Con otras cofradías e instituciones sí tiene problemas de diversa índole la de los negros, hasta tal punto de ser conveniente elegir alguna vez en cabildo un «procurador de pleitos», como ocurrió en 1680. Así, la hermandad entabla a lo largo de la segunda mitad del siglo varios pleitos, en los que gasta cantidades significativas –sólo en el año 1675 casi 500 reales–. Varios de ellos se hacen contra cereros de la ciudad, por desacuerdos con las cantidades que estos afirman se les adeuda, otro fue contra don Alonso de Vargas, otro está citado como «pleito de los millones», del cual desconocemos el contenido; hay también un pleito contra la Misericordia, una reclamación al mayordomo de la cofradía de la Salutación «sobre la estación de la Cruz del Campo» y varios más, no sorprendentes en el marco de una sociedad, como la sevillana del Barroco, cuyos colectivos e individuos eran extremadamente sensibles en cuestiones de preeminencia y afirmación de derechos y que estaba fuertemente jerarquizada y burocratizada. Lo que sí destaca es que los negros, situados en el fondo del sistema de estratificación social, compiten con las otras clases y estratos sociales de la ciudad en el ámbito jurídico desde una posición de igualdad simbólica e incluso legal: ello, que les es imposible a nivel personal, lo realizan como colectivo a través de su hermandad. Una vez más, esta funciona no sólo como asociación de fines religiosos y mutua asistencial sino también, de forma fundamental aunque latente, como referente principal de su identidad étnica y como eje, prácticamente único, de su cohesión colectiva.

 

Su visibilidad, además, en el conjunto de la sociedad sevillana de la época sigue haciéndose ostensible en las fiestas profanas que organizan o en las que participan, algunas de las cuales, como ya señalamos, suponen una fuente de ingresos para la cofradía. El gusto por el ritmo, por sus músicas autóctonas –que, al menos parcialmente, debían conservarse, como hemos visto reflejado en la compra de sonajas– y por los disfraces se pusieron de manifiesto, por ejemplo, con ocasión de las fiestas que la ciudad organizó para celebrar, en 1675, la mayoría de edad de Carlos II, el rey que habría de cerrar la dinastía de los Austrias.

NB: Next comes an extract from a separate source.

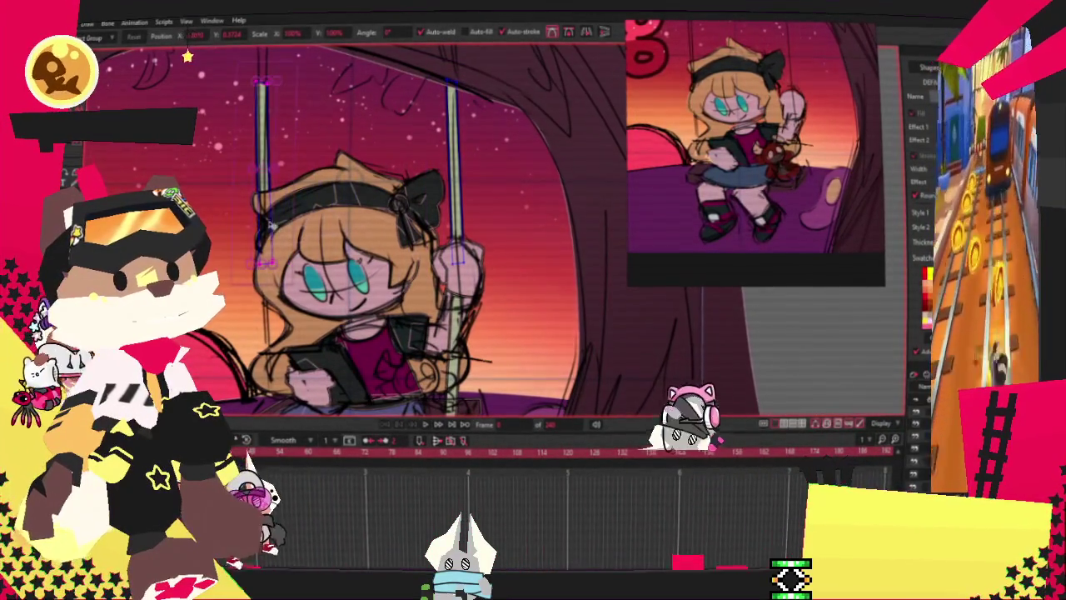
{"action": "scroll", "coordinate": [332, 162], "scroll_direction": "up", "scroll_amount": 2}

Como recogen los cronistas, «los Negros hicieron una fiesta notable de que hay relación impresa, que fue lo más digno de celebrarse en esta ocasión… la Hermandad de los Negros, cuyos individuos son los más pobres, dispusieron salir con una máscara en señal de su regocijo«. Y aunque los cronistas añaden que en esto «se reconoce cuanto era su afecto al Soberano «, no creo nada descaminado pensar que para los morenos mayor peso que el afecto y fidelidad hacia el monarca tendría en la organización de las máscaras y regocijos, por parte de la hermandad, la fuerte afición de sus componentes a las fiestas lúdicas, que eran el contrapunto y complemento de sus fiestas religiosas.